Automatic estimation of predictive power of commonly used neuroimaging features as well as user-defined features.

The aim of this python module would be to automatically assess the predictive power of commonly used neuroimaging features (such as resting-state connectivity, fractional anisotropy, subcortical volumes and cortical thickness features) automatically read from the processing of popular tools such as FSL, DTIstudio, AFNI and Freesurfer, and present a comprehensive report on a given dataset. It is mainly aimed (to lower or remove the barriers) at clinical users who would like to understand what features and brain regions are discriminative in their shiny new dataset before diving into the deep grey sea of feature extraction and optimization.

PS: It sounds similar (on the surface) to other software available, however it is aimed to lower the barriers even further, or remove them altogether! All the user would need to provide are commonly used features (such as a Freesurfer output directory) and obtain an easy to read report (see below), along with well-packaged export of performance metrics (for sharing and posthoc comparison) on the predictive power of the features they are interested in.
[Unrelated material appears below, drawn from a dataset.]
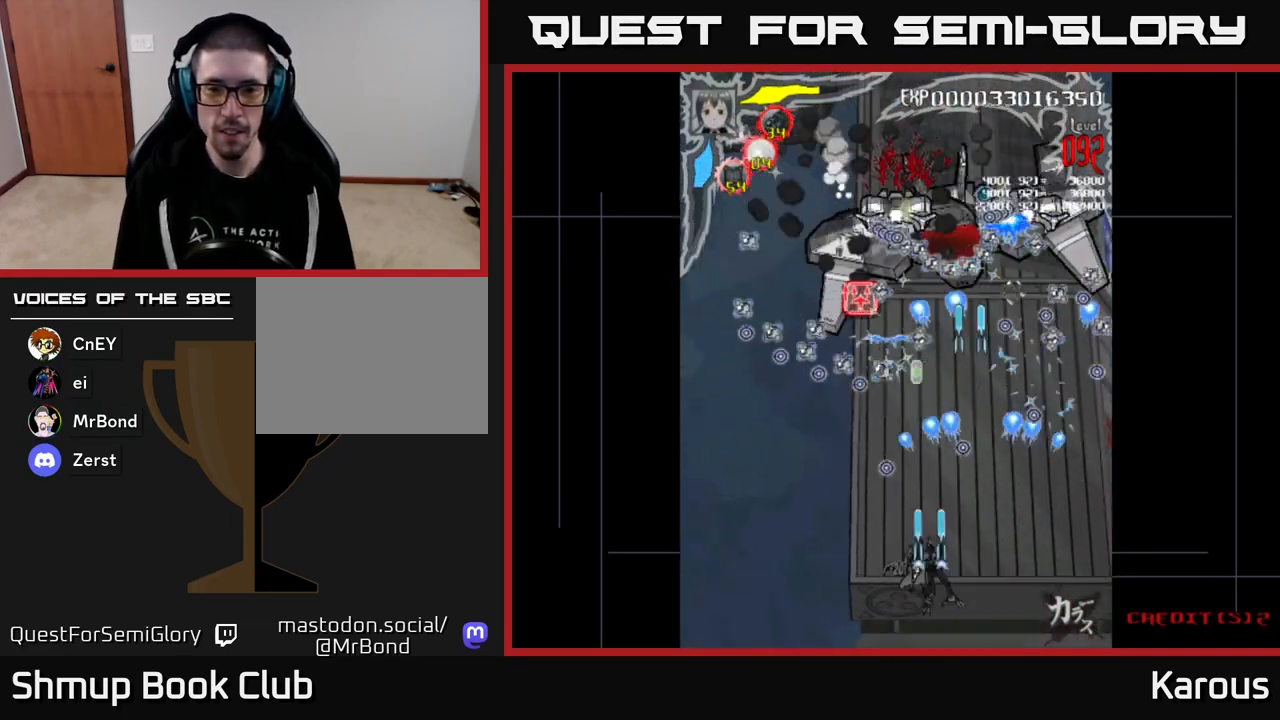
{"buttons": ["A", "DPAD_UP", "DPAD_LEFT"], "events": [[67, "DPAD_LEFT", "up"], [100, "DPAD_RIGHT", "down"], [233, "DPAD_UP", "down"], [250, "DPAD_RIGHT", "up"], [417, "DPAD_LEFT", "down"]]}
![composite](docs/composite_flyer.001.png)

**Table of Contents**

- [neuropredict](#)
- [FAQ](#faq)
- [Context](#context)
- [Predictive analysis](#predictive-analysis)
- [Report](#report)
- [Input Features](#input-features)
- [Arbitray feature input](#arbitray-feature-input)
- [Automatic readers currently supported](#automatic-readers-currently-supported)
- [Automatic readers in development (stay tuned)](#automatic-readers-in-development-stay-tuned)
- [Installation:](#installation)
- [Usage:](#usage)
- [Dependencies](#dependencies)

## FAQ

Refer to ![FAQ](FAQ.md)

## Context

Imagine you have just acquired a wonderful new dataset with certain number of diseased patients and healthy controls. In the case of T1 mri analysis, you typically start by preprocessing it wih your favourite software (such as Freesurfer), which produces a ton of segmentations and statistics within them (such as their volumes and cortical thickness). Typical scenario would be to examine group differences (e.g. between controls and disease_one or between controls and other_disease), find the most discriminative variables and/or their brain regions and report how they relate to know cognitive or neuropsychological measures. This analysis and the resulting insights is necessary and informs us better of the dataset. However, that's not the fullest extent of the analysis one could perform, as association studies do not inform us of the predictive utility of the aforementioned discriminative variables or regions, which needs to independently investigated.

## Predictive analysis
Conducting a machine learning study (to assess the predictive utility of different regions, features or methods) is not trivial. In the simplest case, it requires one to understand standard techniques, learn one or two toolboxes and do the complex programming necessary to interface their data with ML toolbox (even with the help of well-written packages like nilearn that are meant for neuroimaging analysis). In addition, in order to properly evaluate the performance, the user needs to have a good grasp of the best practices in machine learning. Even if the user could produce certain numbers out of a black-box toolboxes, some more programming is necessary to make sense of the results and procude necessary plots for publications.

## Report
Neuropredict is here to remove those barriers and make your life easier!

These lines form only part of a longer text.